Dr. Jeff Kane: An unnecessary choice
Many years ago I taught a class called Philosophy of Health in a community college. I asked the students, “Would you rather have a doctor who’s technically competent or one who’s warm and compassionate?”
The answers split the class three ways. Some voted for competence, some for compassion, and only a few for both. One student wrote, “Who are you to give me such a dismal choice? I want it all.” He got an “A.”
Surprisingly, most people feel it’s an either-or issue. I’ve heard from many patients some version of, “I don’t care if my doc is a hugger. I just want him or her to be competent.”
This unnecessary choice affects doctors, too, and causes them no end of grief. I was with one whose patient, a young woman with chronic arthritis, was crying in pain. If the thought balloon over the doc’s head were legible, it would have read, “This poor young woman is suffering horribly. I want to get up and just hold her…but that wouldn’t be professional.”
He wrung his hands, his two aspects struggling with one another. In the end he stayed put, resumed an impassive face, and wrote her a prescription for a stronger painkiller. Afterward, he told me that yes, indeed, he’d felt ripped in half.
Docs widely report similar dilemmas. An article in the New England Journal of Medicine described a woman with a history of tenuous relationships and loneliness who complained of intractable diarrhea. The patient pointed to her belly and sobbed, “I can’t hold on to anything!”
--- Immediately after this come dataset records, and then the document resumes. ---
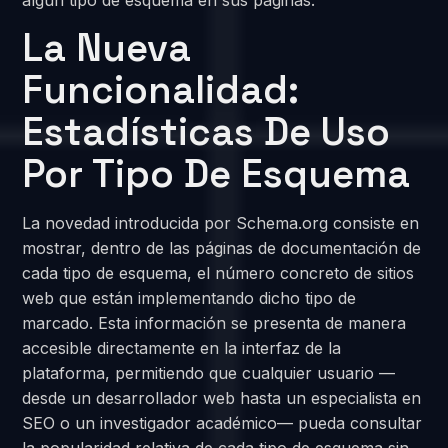
La Nueva
Funcionalidad:
Estadísticas De Uso
Por Tipo De Esquema
La novedad introducida por Schema.org consiste en
mostrar, dentro de las páginas de documentación de
cada tipo de esquema, el número concreto de sitios
web que están implementando dicho tipo de
marcado. Esta información se presenta de manera
accesible directamente en la interfaz de la
plataforma, permitiendo que cualquier usuario —
desde un desarrollador web hasta un especialista en
SEO o un investigador académico— pueda consultar
la popularidad relativa de cada tipo de esquema sin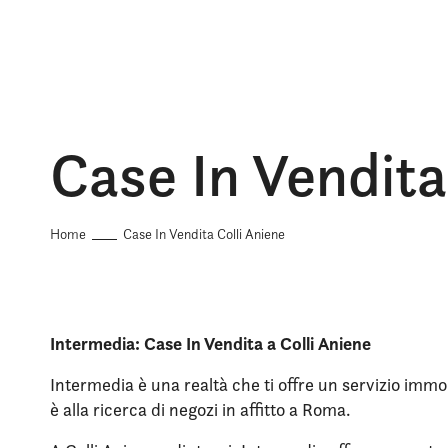
Case In Vendita
Home
Case In Vendita Colli Aniene
Intermedia: Case In Vendita a Colli Aniene
Intermedia è una realtà che ti offre un servizio immob
è alla ricerca di negozi in affitto a Roma.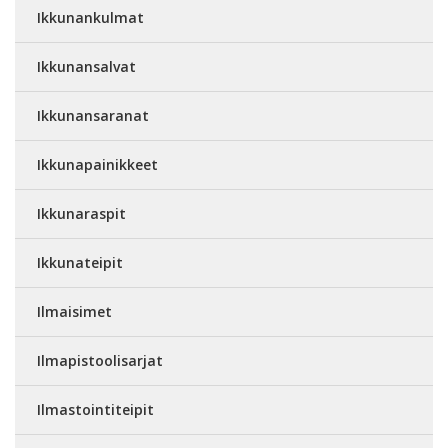
Ikkunankulmat
Ikkunansalvat
Ikkunansaranat
Ikkunapainikkeet
Ikkunaraspit
Ikkunateipit
Ilmaisimet
Ilmapistoolisarjat
Ilmastointiteipit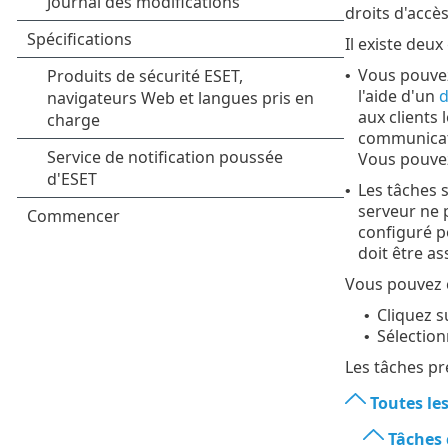
droits d'accè
Il existe deu
Vous pouv
•
l'aide d'un
d
aux clients
communicati
Vous pouv
Les tâches 
•
serveur ne 
configuré p
doit être as
Vous pouvez c
Cliquez 
•
Sélection
•
Les tâches pr
Toutes les
Tâches 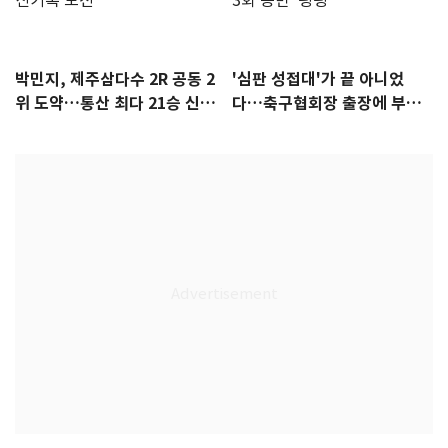
박민지, 제주삼다수 2R 공동 2
'심판 성접대'가 끝 아니었
위 도약…통산 최다 21승 신기
다…축구협회장 출장에 부인
록 도전
3회 동반 '펑펑'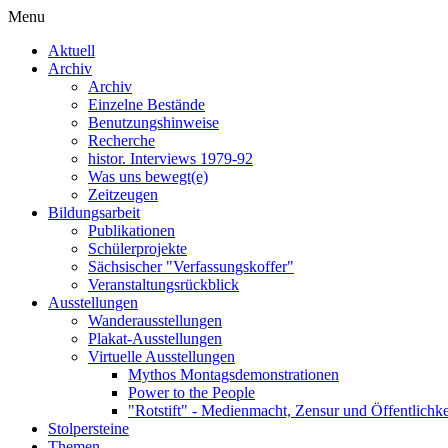
Menu
Aktuell
Archiv
Archiv
Einzelne Bestände
Benutzungshinweise
Recherche
histor. Interviews 1979-92
Was uns bewegt(e)
Zeitzeugen
Bildungsarbeit
Publikationen
Schülerprojekte
Sächsischer "Verfassungskoffer"
Veranstaltungsrückblick
Ausstellungen
Wanderausstellungen
Plakat-Ausstellungen
Virtuelle Ausstellungen
Mythos Montagsdemonstrationen
Power to the People
"Rotstift" - Medienmacht, Zensur und Öffentlichk
Stolpersteine
Themen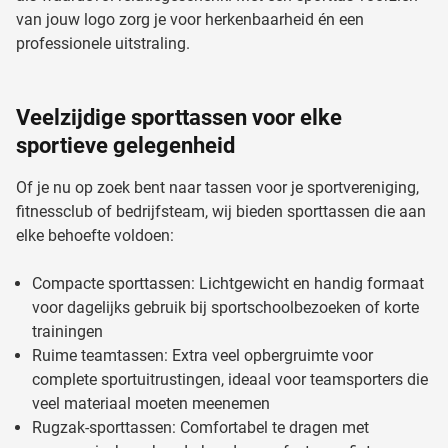
van jouw logo zorg je voor herkenbaarheid én een
professionele uitstraling.
Veelzijdige sporttassen voor elke
sportieve gelegenheid
Of je nu op zoek bent naar tassen voor je sportvereniging,
fitnessclub of bedrijfsteam, wij bieden sporttassen die aan
elke behoefte voldoen:
Compacte sporttassen: Lichtgewicht en handig formaat
voor dagelijks gebruik bij sportschoolbezoeken of korte
trainingen
Ruime teamtassen: Extra veel opbergruimte voor
complete sportuitrustingen, ideaal voor teamsporters die
veel materiaal moeten meenemen
Rugzak-sporttassen: Comfortabel te dragen met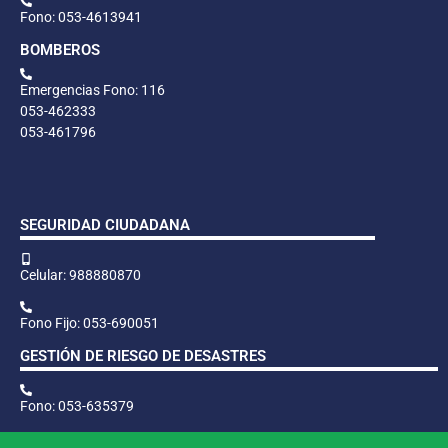
Fono: 053-4613941
BOMBEROS
Emergencias Fono: 116
053-462333
053-461796
SEGURIDAD CIUDADANA
Celular: 988880870
Fono Fijo: 053-690051
GESTIÓN DE RIESGO DE DESASTRES
Fono: 053-635379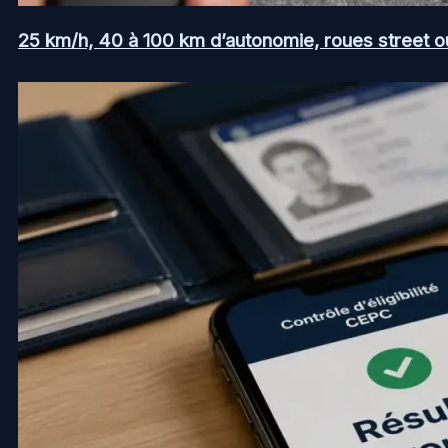
25 km/h, 40 à 100 km d’autonomie, roues street ou a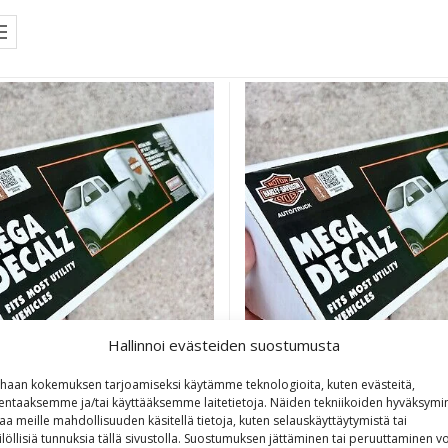
Hallinnoi evästeiden suostumusta
haan kokemuksen tarjoamiseksi käytämme teknologioita, kuten evästeitä,
lentaaksemme ja/tai käyttääksemme laitetietoja. Näiden tekniikoiden hyväksymi
vidson Decal Bar & Shield XXL
Harley-Davidson® Decal, O
aa meille mahdollisuuden käsitellä tietoja, kuten selauskäyttäytymistä tai
grey/black
Shield Logo, X-Large 29 x 37
ilöllisiä tunnuksia tällä sivustolla. Suostumuksen jättäminen tai peruuttaminen vo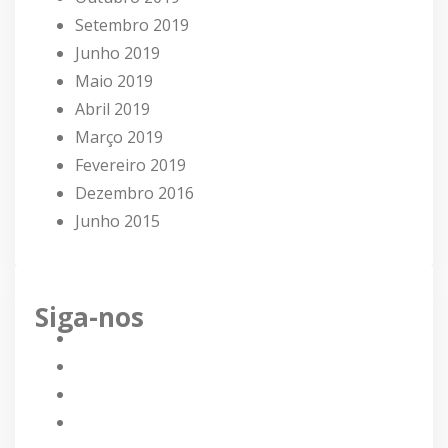
Setembro 2019
Junho 2019
Maio 2019
Abril 2019
Março 2019
Fevereiro 2019
Dezembro 2016
Junho 2015
Siga-nos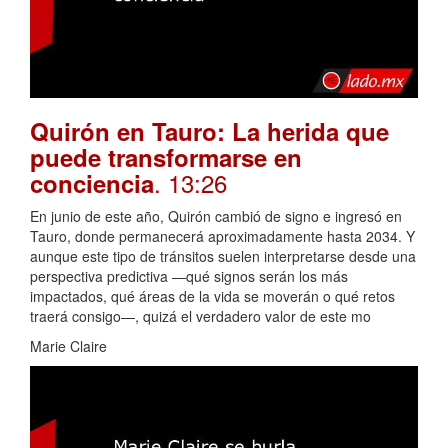
Quirón en Tauro: La herida que
puede transformarse en
. 13:26
conciencia
En junio de este año, Quirón cambió de signo e ingresó en
Tauro, donde permanecerá aproximadamente hasta 2034. Y
aunque este tipo de tránsitos suelen interpretarse desde una
perspectiva predictiva —qué signos serán los más
impactados, qué áreas de la vida se moverán o qué retos
traerá consigo—, quizá el verdadero valor de este mo
Marie Claire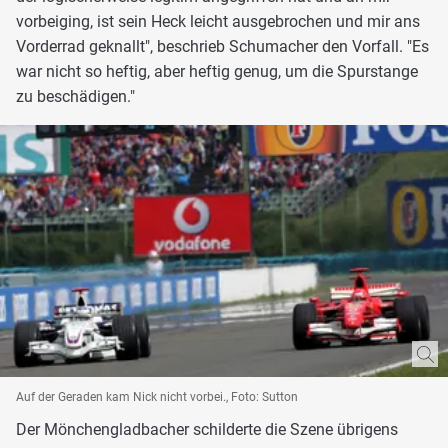
vorbeiging, ist sein Heck leicht ausgebrochen und mir ans
Vorderrad geknallt", beschrieb Schumacher den Vorfall. "Es
war nicht so heftig, aber heftig genug, um die Spurstange
zu beschädigen."
Auf der Geraden kam Nick nicht vorbei., Foto: Sutton
Der Mönchengladbacher schilderte die Szene übrigens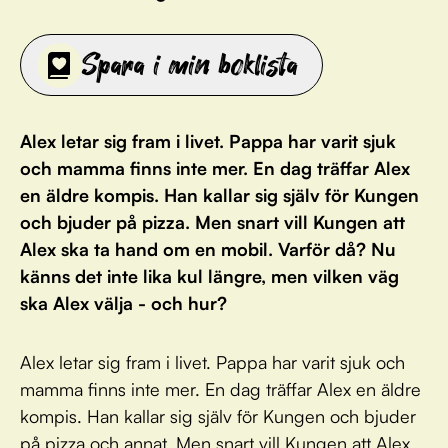
Spara i min boklista
Alex letar sig fram i livet. Pappa har varit sjuk
och mamma finns inte mer. En dag träffar Alex
en äldre kompis. Han kallar sig själv för Kungen
och bjuder på pizza. Men snart vill Kungen att
Alex ska ta hand om en mobil. Varför då? Nu
känns det inte lika kul längre, men vilken väg
ska Alex välja - och hur?
Alex letar sig fram i livet. Pappa har varit sjuk och
mamma finns inte mer. En dag träffar Alex en äldre
kompis. Han kallar sig själv för Kungen och bjuder
på pizza och annat. Men snart vill Kungen att Alex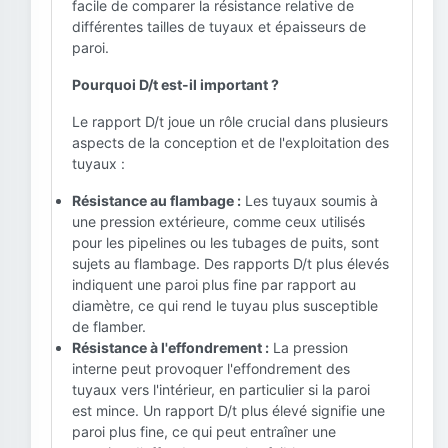
facile de comparer la résistance relative de
différentes tailles de tuyaux et épaisseurs de
paroi.
Pourquoi D/t est-il important ?
Le rapport D/t joue un rôle crucial dans plusieurs
aspects de la conception et de l'exploitation des
tuyaux :
Résistance au flambage :
Les tuyaux soumis à
une pression extérieure, comme ceux utilisés
pour les pipelines ou les tubages de puits, sont
sujets au flambage. Des rapports D/t plus élevés
indiquent une paroi plus fine par rapport au
diamètre, ce qui rend le tuyau plus susceptible
de flamber.
Résistance à l'effondrement :
La pression
interne peut provoquer l'effondrement des
tuyaux vers l'intérieur, en particulier si la paroi
est mince. Un rapport D/t plus élevé signifie une
paroi plus fine, ce qui peut entraîner une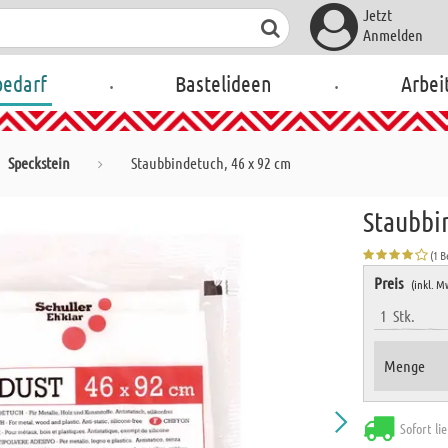
Jetzt
Anmelden
.
.
bedarf
Bastelideen
Arbei
Speckstein
Staubbindetuch, 46 x 92 cm
Staubbi
(1 
Preis
(inkl. M
1
Stk.
Menge
Sofort li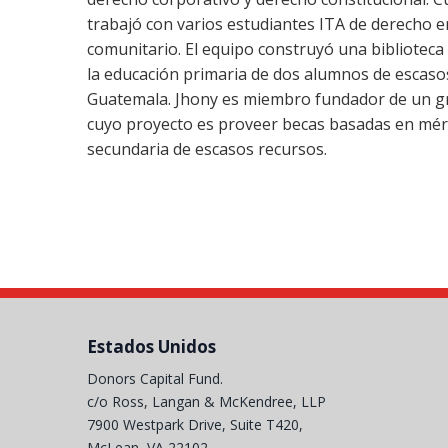
trabajó con varios estudiantes ITA de derecho e
comunitario. El equipo construyó una biblioteca
la educación primaria de dos alumnos de escasos
Guatemala. Jhony es miembro fundador de un g
cuyo proyecto es proveer becas basadas en mér
secundaria de escasos recursos.
Estados Unidos
Donors Capital Fund.
c/o Ross, Langan & McKendree, LLP
7900 Westpark Drive, Suite T420,
McLean, VA 22102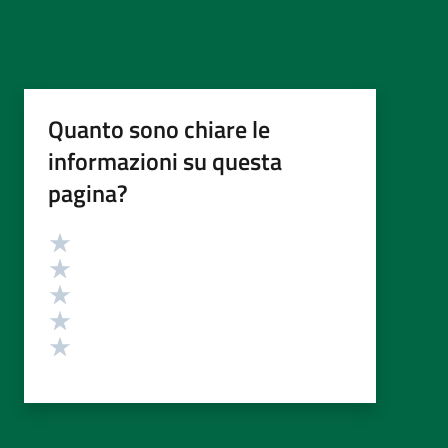
Quanto sono chiare le
informazioni su questa
pagina?
Valutazione
Valuta 5 stelle su 5
Valuta 4 stelle su 5
Valuta 3 stelle su 5
Valuta 2 stelle su 5
Valuta 1 stelle su 5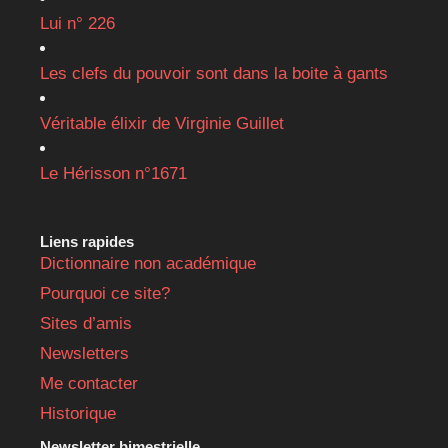
Lui n° 226
Les clefs du pouvoir sont dans la boite à gants
Véritable élixir de Virginie Guillet
Le Hérisson n°1671
Liens rapides
Dictionnaire non académique
Pourquoi ce site?
Sites d’amis
Newsletters
Me contacter
Historique
Newsletter bimestrielle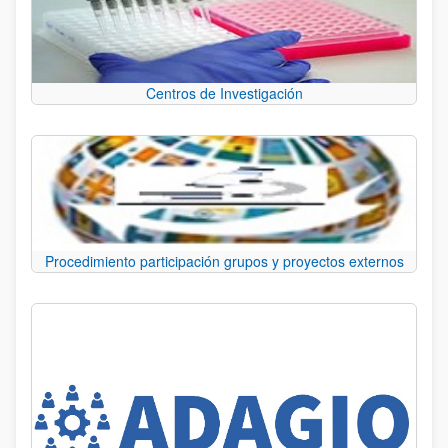
Centros de Investigación
Procedimiento participación grupos y proyectos externos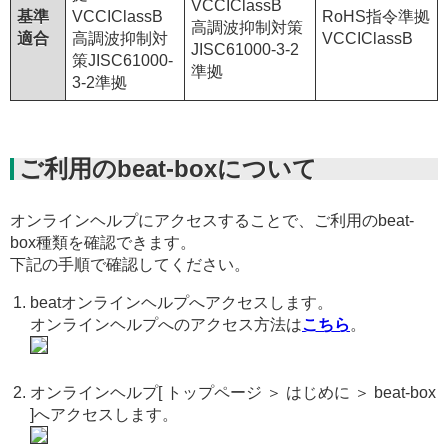
VCCIClassB
基準
VCCIClassB
RoHS指令準拠
高調波抑制対策
適合
高調波抑制対
VCCIClassB
JISC61000-3-2
策JISC61000-
準拠
3-2準拠
ご利用のbeat-boxについて
オンラインヘルプにアクセスすることで、ご利用のbeat-
box種類を確認できます。
下記の手順で確認してください。
beatオンラインヘルプへアクセスします。
オンラインヘルプへのアクセス方法は
こちら
。
オンラインヘルプ[ トップページ ＞ はじめに ＞ beat-box
]へアクセスします。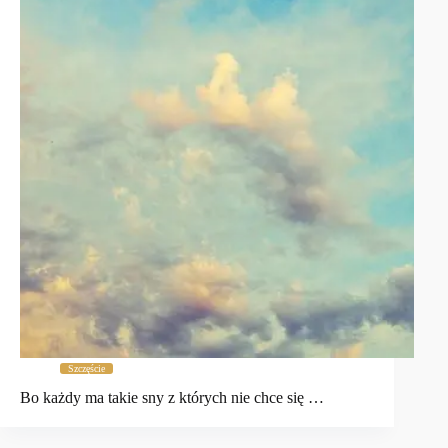
Szczęście
Bo każdy ma takie sny z których nie chce się …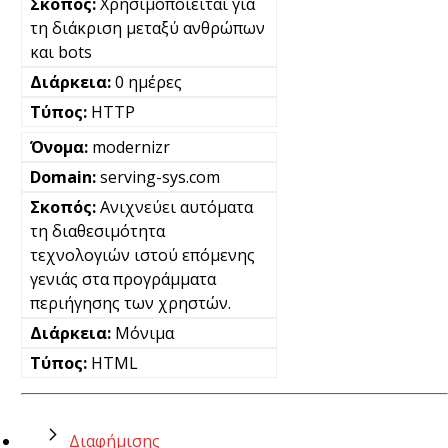
Χρησιμοποιείται για
τη διάκριση μεταξύ ανθρώπων
και bots
0 ημέρες
HTTP
modernizr
serving-sys.com
Ανιχνεύει αυτόματα
τη διαθεσιμότητα
τεχνολογιών ιστού επόμενης
γενιάς στα προγράμματα
περιήγησης των χρηστών.
Μόνιμα
HTML
Διαφήμισης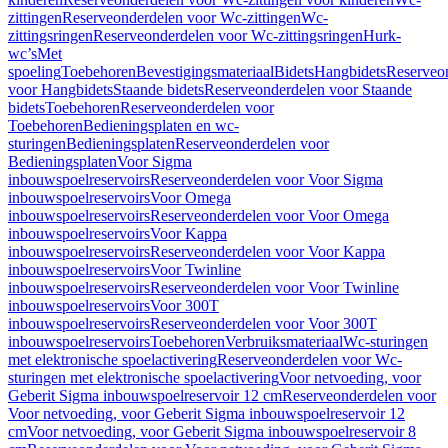
zittingen
Reserveonderdelen voor Wc-zittingen
Wc-
zittingsringen
Reserveonderdelen voor Wc-zittingsringen
Hurk-
wc’s
Met
spoeling
Toebehoren
Bevestigingsmateriaal
Bidets
Hangbidets
Reserveo
voor Hangbidets
Staande bidets
Reserveonderdelen voor Staande
bidets
Toebehoren
Reserveonderdelen voor
Toebehoren
Bedieningsplaten en wc-
sturingen
Bedieningsplaten
Reserveonderdelen voor
Bedieningsplaten
Voor Sigma
inbouwspoelreservoirs
Reserveonderdelen voor Voor Sigma
inbouwspoelreservoirs
Voor Omega
inbouwspoelreservoirs
Reserveonderdelen voor Voor Omega
inbouwspoelreservoirs
Voor Kappa
inbouwspoelreservoirs
Reserveonderdelen voor Voor Kappa
inbouwspoelreservoirs
Voor Twinline
inbouwspoelreservoirs
Reserveonderdelen voor Voor Twinline
inbouwspoelreservoirs
Voor 300T
inbouwspoelreservoirs
Reserveonderdelen voor Voor 300T
inbouwspoelreservoirs
Toebehoren
Verbruiksmateriaal
Wc-sturingen
met elektronische spoelactivering
Reserveonderdelen voor Wc-
sturingen met elektronische spoelactivering
Voor netvoeding, voor
Geberit Sigma inbouwspoelreservoir 12 cm
Reserveonderdelen voor
Voor netvoeding, voor Geberit Sigma inbouwspoelreservoir 12
cm
Voor netvoeding, voor Geberit Sigma inbouwspoelreservoir 8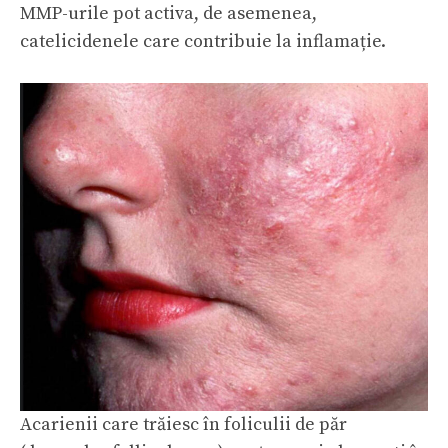
MMP-urile pot activa, de asemenea,
catelicidenele care contribuie la inflamație.
Acarienii care trăiesc în foliculii de păr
Struck by that metaphor, the doctor felt it’d be wise to inquire further, but twenty-five minutes had already passed, and she didn’t have time to pursue it. “If I ask patients about themselves,” the doctor wrote, “I might learn what’s really going on with them, but then I’ll fall hopelessly behind and feel more burned out. And if I don’t ask, I’ll miss out on the kind of intimacy that not only helps the patient but nourishes me. After this patient left, I was on the verge of despair.”
Patients and doctors alike, then, generally assume that docs need to choose one style or the other, that a single person can’t enact both, and even if that were done, it’d necessarily take longer. A deeper relationship between patient and doc can indeed seem to take longer, but would you rather have twelve ineffective visits of ten minutes each — the current national average, by the way — or one effective visit of forty minutes?
Jeff Kane is a physician and writer in Nevada City.